• PROBLEM TO WORK ON: Give back the lines below verbatim, omitting all pictures.

---

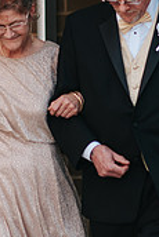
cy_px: 152
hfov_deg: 2.7
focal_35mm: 501
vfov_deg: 4.1
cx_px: 60
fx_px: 3312
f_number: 2.8
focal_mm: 85
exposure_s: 1/800
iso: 100
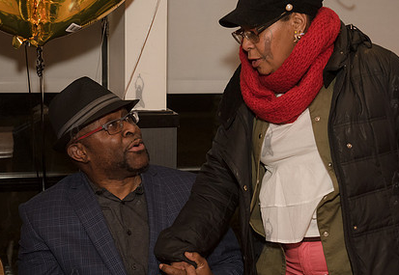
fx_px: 762
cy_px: 154
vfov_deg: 20.5
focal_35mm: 68
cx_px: 236
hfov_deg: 29.3
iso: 1250
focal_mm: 44
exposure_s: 1/320
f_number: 4.5
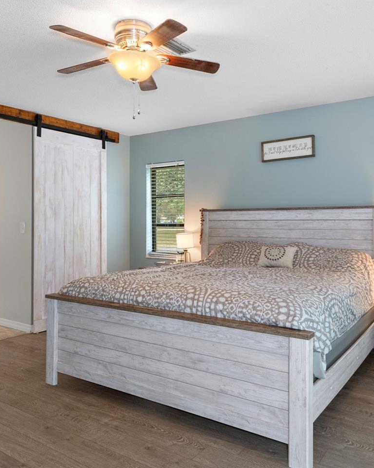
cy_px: 222
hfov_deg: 51.5
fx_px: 387
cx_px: 203
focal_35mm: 28
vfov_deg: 62.2
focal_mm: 12
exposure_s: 1.6
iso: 320
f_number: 8
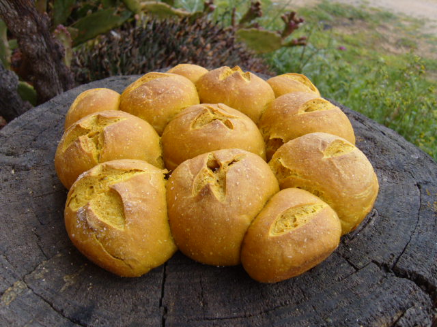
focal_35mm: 35
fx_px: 442
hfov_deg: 52.6
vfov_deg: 40.7
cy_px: 164
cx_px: 218
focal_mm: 7.4
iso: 80
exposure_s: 1/60
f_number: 2.8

---

• RESULT OF THE EXERCISE:
cy_px: 152
hfov_deg: 2.7
focal_35mm: 501
vfov_deg: 4.1
cx_px: 60
fx_px: 3312
f_number: 2.8
focal_mm: 85
exposure_s: 1/800
iso: 100
fx_px: 762
cy_px: 154
vfov_deg: 20.5
focal_35mm: 68
cx_px: 236
hfov_deg: 29.3
iso: 1250
focal_mm: 44
exposure_s: 1/320
f_number: 4.5
cy_px: 222
hfov_deg: 51.5
fx_px: 387
cx_px: 203
focal_35mm: 28
vfov_deg: 62.2
focal_mm: 12
exposure_s: 1.6
iso: 320
f_number: 8
focal_35mm: 35
fx_px: 442
hfov_deg: 52.6
vfov_deg: 40.7
cy_px: 164
cx_px: 218
focal_mm: 7.4
iso: 80
exposure_s: 1/60
f_number: 2.8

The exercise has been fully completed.